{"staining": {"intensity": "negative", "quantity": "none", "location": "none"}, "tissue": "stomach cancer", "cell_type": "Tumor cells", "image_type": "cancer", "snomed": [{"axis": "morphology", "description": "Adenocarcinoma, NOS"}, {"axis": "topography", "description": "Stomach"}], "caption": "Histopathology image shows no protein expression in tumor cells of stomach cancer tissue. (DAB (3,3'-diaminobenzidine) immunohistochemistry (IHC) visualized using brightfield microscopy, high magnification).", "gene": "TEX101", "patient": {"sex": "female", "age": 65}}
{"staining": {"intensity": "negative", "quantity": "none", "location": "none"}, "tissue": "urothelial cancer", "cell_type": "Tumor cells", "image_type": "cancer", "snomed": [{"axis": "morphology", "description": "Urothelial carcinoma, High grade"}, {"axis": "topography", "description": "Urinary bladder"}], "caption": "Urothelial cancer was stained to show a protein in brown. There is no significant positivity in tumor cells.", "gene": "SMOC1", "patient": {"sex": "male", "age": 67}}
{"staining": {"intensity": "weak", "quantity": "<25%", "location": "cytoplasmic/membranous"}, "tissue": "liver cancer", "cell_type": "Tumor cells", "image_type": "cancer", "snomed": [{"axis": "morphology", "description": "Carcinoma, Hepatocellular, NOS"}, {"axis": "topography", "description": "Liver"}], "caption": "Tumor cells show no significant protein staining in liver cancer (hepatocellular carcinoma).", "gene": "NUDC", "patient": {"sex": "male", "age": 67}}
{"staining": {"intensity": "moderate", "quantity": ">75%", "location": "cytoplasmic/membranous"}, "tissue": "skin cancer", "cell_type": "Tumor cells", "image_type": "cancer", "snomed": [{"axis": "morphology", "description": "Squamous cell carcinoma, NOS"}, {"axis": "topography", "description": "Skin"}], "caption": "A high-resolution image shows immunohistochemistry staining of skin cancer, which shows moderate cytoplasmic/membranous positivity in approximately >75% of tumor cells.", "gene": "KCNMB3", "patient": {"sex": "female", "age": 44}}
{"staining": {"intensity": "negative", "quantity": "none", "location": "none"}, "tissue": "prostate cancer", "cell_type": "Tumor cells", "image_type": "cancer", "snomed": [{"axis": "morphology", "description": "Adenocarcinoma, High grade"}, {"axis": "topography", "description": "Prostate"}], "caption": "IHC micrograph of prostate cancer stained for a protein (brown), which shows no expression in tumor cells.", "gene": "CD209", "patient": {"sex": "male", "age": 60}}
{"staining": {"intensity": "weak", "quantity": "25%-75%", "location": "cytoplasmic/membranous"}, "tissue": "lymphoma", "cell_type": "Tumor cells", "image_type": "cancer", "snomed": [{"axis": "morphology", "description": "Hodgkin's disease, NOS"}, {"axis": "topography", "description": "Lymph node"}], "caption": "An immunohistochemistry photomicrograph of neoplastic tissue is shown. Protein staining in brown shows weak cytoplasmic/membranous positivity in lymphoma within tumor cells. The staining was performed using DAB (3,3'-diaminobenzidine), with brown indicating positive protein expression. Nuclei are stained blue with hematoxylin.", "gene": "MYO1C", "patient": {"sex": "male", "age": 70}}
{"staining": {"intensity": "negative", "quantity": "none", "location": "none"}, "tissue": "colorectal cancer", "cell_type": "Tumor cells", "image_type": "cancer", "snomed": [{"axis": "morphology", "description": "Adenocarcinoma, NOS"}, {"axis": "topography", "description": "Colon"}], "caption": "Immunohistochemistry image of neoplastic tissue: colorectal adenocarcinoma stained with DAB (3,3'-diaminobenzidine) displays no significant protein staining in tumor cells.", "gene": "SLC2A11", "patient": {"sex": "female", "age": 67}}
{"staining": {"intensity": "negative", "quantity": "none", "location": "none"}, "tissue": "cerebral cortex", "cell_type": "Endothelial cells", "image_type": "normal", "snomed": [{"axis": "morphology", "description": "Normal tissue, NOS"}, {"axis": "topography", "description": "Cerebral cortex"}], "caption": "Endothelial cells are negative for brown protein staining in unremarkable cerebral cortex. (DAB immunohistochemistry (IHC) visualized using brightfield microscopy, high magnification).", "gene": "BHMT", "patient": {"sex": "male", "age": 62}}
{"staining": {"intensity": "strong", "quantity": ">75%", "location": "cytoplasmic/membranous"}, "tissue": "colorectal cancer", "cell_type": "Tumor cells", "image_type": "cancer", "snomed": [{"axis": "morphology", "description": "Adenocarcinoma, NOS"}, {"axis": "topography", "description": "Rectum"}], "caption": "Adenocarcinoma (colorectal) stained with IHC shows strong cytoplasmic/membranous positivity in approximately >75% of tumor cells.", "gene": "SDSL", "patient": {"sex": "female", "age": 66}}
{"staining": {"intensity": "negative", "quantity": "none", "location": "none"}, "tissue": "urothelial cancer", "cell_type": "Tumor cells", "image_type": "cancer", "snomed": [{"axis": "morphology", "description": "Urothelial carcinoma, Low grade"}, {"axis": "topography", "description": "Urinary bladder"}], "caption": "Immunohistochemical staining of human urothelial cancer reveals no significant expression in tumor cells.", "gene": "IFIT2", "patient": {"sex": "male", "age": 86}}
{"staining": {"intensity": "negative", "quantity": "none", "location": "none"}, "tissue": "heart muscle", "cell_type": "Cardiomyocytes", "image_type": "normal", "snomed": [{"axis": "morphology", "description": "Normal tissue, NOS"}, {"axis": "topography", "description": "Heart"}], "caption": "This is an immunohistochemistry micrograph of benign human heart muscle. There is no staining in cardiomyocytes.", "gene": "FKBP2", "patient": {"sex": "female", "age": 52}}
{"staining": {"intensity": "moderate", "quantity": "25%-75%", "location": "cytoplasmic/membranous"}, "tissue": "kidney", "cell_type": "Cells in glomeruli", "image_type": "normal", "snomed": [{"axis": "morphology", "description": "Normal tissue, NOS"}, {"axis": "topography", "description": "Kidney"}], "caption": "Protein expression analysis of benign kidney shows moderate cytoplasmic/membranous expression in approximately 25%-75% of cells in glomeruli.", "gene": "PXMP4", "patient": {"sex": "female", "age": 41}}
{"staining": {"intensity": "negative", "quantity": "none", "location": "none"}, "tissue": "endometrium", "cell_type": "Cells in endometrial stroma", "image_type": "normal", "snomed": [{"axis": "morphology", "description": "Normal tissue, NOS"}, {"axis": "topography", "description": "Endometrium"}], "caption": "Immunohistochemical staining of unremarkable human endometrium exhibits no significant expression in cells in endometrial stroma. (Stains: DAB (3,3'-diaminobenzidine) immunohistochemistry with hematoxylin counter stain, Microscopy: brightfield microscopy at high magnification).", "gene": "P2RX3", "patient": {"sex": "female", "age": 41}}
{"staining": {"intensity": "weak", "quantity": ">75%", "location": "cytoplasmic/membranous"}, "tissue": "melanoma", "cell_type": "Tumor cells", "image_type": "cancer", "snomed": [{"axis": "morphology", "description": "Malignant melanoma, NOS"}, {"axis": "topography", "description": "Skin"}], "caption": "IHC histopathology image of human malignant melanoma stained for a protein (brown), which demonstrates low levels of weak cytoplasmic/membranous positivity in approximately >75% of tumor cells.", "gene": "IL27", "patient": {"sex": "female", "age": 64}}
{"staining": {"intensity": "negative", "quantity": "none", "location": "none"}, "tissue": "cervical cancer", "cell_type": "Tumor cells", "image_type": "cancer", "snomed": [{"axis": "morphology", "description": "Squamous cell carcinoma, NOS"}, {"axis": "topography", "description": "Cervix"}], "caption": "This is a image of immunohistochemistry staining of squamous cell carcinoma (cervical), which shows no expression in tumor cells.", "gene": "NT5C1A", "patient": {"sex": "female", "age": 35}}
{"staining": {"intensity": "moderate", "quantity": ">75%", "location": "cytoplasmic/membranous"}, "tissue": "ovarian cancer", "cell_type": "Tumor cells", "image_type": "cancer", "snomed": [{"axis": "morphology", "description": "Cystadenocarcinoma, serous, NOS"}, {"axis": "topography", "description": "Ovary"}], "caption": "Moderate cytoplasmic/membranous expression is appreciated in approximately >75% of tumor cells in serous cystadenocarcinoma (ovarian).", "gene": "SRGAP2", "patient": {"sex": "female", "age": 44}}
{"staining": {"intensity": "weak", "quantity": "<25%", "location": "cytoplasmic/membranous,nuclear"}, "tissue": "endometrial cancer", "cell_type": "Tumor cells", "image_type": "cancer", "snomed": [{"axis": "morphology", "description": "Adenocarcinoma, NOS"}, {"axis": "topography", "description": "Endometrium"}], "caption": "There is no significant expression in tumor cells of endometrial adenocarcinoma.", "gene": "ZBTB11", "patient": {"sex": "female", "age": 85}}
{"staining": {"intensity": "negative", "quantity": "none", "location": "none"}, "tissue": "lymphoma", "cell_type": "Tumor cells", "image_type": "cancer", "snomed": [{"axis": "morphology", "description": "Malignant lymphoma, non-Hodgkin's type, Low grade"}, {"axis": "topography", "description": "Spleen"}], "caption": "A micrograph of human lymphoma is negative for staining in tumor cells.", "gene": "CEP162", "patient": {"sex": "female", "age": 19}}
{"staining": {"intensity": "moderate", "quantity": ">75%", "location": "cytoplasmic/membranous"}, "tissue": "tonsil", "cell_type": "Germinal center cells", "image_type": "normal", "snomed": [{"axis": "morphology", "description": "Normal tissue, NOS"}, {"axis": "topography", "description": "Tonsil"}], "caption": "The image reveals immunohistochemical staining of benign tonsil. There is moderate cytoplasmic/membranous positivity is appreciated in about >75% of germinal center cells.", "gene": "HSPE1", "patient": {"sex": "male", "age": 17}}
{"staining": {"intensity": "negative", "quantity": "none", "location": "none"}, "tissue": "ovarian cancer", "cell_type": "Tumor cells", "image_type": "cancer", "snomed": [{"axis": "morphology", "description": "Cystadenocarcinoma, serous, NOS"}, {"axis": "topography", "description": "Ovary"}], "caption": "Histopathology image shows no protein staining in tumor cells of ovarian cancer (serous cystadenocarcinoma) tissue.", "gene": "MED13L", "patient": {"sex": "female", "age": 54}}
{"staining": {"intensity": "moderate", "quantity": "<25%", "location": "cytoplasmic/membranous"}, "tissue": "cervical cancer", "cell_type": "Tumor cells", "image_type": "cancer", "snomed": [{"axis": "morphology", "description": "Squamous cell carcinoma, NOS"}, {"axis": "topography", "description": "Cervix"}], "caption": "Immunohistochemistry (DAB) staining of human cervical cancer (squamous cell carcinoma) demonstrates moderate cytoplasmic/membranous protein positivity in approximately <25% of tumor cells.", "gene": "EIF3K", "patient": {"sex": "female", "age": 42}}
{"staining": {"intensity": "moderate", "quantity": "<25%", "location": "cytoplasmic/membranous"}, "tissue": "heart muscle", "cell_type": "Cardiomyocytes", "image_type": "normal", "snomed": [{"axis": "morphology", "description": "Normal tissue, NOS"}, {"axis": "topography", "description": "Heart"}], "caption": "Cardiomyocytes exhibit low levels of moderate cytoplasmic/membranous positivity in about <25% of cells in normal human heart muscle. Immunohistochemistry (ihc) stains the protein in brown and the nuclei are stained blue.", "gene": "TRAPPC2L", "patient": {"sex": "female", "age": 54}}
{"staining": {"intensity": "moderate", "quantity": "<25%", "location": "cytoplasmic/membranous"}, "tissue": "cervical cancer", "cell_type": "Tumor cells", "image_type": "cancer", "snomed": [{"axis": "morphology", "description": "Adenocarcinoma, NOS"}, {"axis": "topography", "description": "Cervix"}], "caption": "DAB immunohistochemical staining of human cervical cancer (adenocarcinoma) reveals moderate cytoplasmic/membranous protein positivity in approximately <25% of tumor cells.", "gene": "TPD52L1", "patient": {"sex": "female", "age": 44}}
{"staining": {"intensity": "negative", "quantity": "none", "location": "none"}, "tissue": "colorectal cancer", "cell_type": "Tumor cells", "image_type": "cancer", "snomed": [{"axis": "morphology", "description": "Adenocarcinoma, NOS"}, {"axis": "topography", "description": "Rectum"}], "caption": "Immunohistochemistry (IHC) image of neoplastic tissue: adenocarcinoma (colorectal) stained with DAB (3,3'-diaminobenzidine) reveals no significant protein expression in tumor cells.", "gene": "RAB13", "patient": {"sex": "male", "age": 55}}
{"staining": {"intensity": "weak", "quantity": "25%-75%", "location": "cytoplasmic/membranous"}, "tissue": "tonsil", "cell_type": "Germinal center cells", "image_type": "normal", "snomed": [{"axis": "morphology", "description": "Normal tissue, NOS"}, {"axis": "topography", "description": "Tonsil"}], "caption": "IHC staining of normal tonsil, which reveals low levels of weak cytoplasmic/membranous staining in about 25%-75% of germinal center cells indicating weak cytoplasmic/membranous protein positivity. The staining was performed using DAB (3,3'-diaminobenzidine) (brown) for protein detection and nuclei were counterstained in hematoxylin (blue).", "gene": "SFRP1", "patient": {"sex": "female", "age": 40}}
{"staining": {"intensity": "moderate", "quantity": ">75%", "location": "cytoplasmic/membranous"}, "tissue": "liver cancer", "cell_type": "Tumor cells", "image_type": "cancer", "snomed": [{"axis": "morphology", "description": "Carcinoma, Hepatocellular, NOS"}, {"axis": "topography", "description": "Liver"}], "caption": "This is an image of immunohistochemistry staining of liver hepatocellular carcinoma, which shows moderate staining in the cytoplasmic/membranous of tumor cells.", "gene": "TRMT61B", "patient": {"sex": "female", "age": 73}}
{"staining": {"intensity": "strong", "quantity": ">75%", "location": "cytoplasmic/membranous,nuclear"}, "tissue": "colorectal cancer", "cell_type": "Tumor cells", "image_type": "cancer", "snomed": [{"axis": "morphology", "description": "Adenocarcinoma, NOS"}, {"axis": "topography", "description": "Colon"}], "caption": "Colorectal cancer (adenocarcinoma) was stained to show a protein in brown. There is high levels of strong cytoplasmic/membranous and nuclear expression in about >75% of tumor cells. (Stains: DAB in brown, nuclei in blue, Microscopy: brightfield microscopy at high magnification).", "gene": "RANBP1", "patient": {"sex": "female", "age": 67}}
--- --- ---
§ **PROBLEM STATEMENT**
Among the entries above, find the line with "is an immunohistochemistry" and the line with "staining of unremarkable"; give again exactly these two lines and all lines between them.

§ **SOLUTION FOR THIS TASK**
{"staining": {"intensity": "negative", "quantity": "none", "location": "none"}, "tissue": "heart muscle", "cell_type": "Cardiomyocytes", "image_type": "normal", "snomed": [{"axis": "morphology", "description": "Normal tissue, NOS"}, {"axis": "topography", "description": "Heart"}], "caption": "This is an immunohistochemistry micrograph of benign human heart muscle. There is no staining in cardiomyocytes.", "gene": "FKBP2", "patient": {"sex": "female", "age": 52}}
{"staining": {"intensity": "moderate", "quantity": "25%-75%", "location": "cytoplasmic/membranous"}, "tissue": "kidney", "cell_type": "Cells in glomeruli", "image_type": "normal", "snomed": [{"axis": "morphology", "description": "Normal tissue, NOS"}, {"axis": "topography", "description": "Kidney"}], "caption": "Protein expression analysis of benign kidney shows moderate cytoplasmic/membranous expression in approximately 25%-75% of cells in glomeruli.", "gene": "PXMP4", "patient": {"sex": "female", "age": 41}}
{"staining": {"intensity": "negative", "quantity": "none", "location": "none"}, "tissue": "endometrium", "cell_type": "Cells in endometrial stroma", "image_type": "normal", "snomed": [{"axis": "morphology", "description": "Normal tissue, NOS"}, {"axis": "topography", "description": "Endometrium"}], "caption": "Immunohistochemical staining of unremarkable human endometrium exhibits no significant expression in cells in endometrial stroma. (Stains: DAB (3,3'-diaminobenzidine) immunohistochemistry with hematoxylin counter stain, Microscopy: brightfield microscopy at high magnification).", "gene": "P2RX3", "patient": {"sex": "female", "age": 41}}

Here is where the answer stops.